Johnson Matthey has struck an agreement to sell its pharmaceutical chemical business to Altaris Capital Partners in a deal valued at $430 million. JM, which in April said it was considering a sale of the business, seeks to focus “on businesses driving growth from climate change solutions,” CEO Robert MacLeod said in announcing the sale.
According to the terms of the deal, JM will receive about $200 million on completion of the transaction. The British firm will maintain a 30% stake in the business and get additional payments on the achievement of performance targets through 2024.
JM’s pharmaceutical chemical business has about 1,000 employees and seven manufacturing and process development sites around the world. It netted $314 million in its most recent fiscal year.

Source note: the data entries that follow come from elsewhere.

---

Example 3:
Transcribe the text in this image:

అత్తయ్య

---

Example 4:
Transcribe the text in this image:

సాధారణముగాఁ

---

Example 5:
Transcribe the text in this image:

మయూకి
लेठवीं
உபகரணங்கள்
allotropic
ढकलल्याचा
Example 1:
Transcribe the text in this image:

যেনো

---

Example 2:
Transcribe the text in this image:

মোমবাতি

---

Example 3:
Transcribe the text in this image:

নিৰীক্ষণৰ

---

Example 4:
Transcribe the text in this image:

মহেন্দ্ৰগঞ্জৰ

Meanwhile, SK Capital Partners has completed its previously announced acquisition of most of Seqens, a French pharmaceutical services firm. Seqens was itself formed by investors and encompasses several venerable firms including Chemie Uetikon in Germany and PCAS in France.

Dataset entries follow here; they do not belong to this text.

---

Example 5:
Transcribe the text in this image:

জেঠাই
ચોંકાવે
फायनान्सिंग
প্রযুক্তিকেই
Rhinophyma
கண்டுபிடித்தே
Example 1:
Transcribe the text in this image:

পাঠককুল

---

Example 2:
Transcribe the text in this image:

SK revealed that it plans to combine Seqens with Wavelength Pharmaceuticals, a contract services firm based in Israel. In addition, Seqens has sold its mineral specialties businesses—including sodium bicarbonate, soda ash, and sodium silicate facilities in France and Singapore—to some of its historical shareholders.

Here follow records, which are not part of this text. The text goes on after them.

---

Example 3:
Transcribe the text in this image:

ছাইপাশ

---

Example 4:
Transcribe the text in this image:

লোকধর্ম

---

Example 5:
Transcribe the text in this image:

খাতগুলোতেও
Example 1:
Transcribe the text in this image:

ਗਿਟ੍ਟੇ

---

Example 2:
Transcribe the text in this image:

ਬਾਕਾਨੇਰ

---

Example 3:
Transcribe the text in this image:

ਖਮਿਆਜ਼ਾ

SK says the revamped Seqens will have 24 manufacturing sites and 10 research centers. It has about 3,200 employees and annual sales of $1.2 billion.
Similarly, the investment firm Bridgepoint is behind a deal, already in the works, to combine Novasep and PharmaZell, French and German pharmaceutical services companies, respectively, into a leading European player. The combined firm will have sales of almost $600 million and about 2,000 employees across seven sites in Europe, the US, and India.
James Bruno, president of the consulting firm Chemical and Pharmaceutical Solutions, says the deals are good news for the companies being acquired. “Some of these big guys are looking to make investments” in new production capacity, Bruno says, and their new owners are likely to finance them.
As for the investors, “they see it as putting money in the bank,” he says. “That interest is going to grow.”